Thursday's ruling by a New York State appeals court in Manhattan is a victory for Diamond Castle Holdings LLC, which sought $138.5 million of damages stemming from its $277.6 million purchase of the Florida-based operator, PRC LLC.
The court said Diamond Castle could pursue the case even though the entity it set up to actually buy PRC no longer exists.
Diamond Castle accused IAC of falsely overstating the expected financial impact of a services contract that PRC had with Verizon Wireless.
It said it learned the truth only after the November 2006 closing. PRC filed for bankruptcy protection 14 months later, wiping out Diamond Castle's equity stake.
IAC argued Diamond Castle could not recover because it formed an entity called Panther to buy PRC and the merger agreement barred recovery by third-party beneficiaries.
But the unanimous five-justice appeals panel said the agreement was plainly intended to give Diamond Castle enforceable rights.
It pointed to a provision protecting Panther and its affiliates from losses caused by various breaches.
Further, it would leave plaintiffs without remedy since Panther, the contracting entity, was merely an acquisition vehicle which was merged into PRC immediately following the closing, the court added.
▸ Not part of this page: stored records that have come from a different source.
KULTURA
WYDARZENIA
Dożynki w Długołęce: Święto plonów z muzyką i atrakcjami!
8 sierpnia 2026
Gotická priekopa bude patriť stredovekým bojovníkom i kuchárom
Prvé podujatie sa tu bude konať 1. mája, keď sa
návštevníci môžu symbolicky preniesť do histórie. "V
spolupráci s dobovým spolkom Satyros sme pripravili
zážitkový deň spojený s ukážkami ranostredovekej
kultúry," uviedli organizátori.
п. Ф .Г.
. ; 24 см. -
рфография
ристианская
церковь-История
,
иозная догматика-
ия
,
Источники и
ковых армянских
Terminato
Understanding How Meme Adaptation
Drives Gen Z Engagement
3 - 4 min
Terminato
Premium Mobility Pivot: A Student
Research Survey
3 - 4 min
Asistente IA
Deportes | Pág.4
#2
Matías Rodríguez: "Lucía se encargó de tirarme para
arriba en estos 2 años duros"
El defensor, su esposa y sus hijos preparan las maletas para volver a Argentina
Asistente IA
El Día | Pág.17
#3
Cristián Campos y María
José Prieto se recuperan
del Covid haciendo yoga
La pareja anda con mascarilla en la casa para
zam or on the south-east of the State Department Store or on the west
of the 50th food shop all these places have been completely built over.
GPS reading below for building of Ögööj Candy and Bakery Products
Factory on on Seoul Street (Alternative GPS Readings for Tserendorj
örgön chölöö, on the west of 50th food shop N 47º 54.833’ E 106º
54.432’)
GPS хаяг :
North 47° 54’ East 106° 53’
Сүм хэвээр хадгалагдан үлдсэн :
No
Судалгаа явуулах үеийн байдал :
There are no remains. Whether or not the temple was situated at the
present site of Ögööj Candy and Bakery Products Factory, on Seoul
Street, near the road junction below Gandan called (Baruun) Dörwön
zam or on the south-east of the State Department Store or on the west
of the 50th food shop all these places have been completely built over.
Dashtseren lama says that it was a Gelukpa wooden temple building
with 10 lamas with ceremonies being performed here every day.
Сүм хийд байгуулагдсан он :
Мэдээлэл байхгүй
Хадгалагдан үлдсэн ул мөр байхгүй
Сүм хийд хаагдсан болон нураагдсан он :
IAC and Diamond Castle both are based in New York. Verizon Wireless is a joint venture of Verizon Communications Inc
Stephen DiPrima, a partner at Wachtell, Lipton, Rosen & Katz representing IAC, said his client is reviewing the opinion and may appeal, and will proceed to defend its claims.
Diamond Castle spokeswoman Maureen Connelly said the parties are now engaged in discovery.
The case is Diamond Castle Partners IV PRC LP v. IAC/InterActiveCorp, New York State Supreme Court, Appellate Division, 1st Department, No. 3694.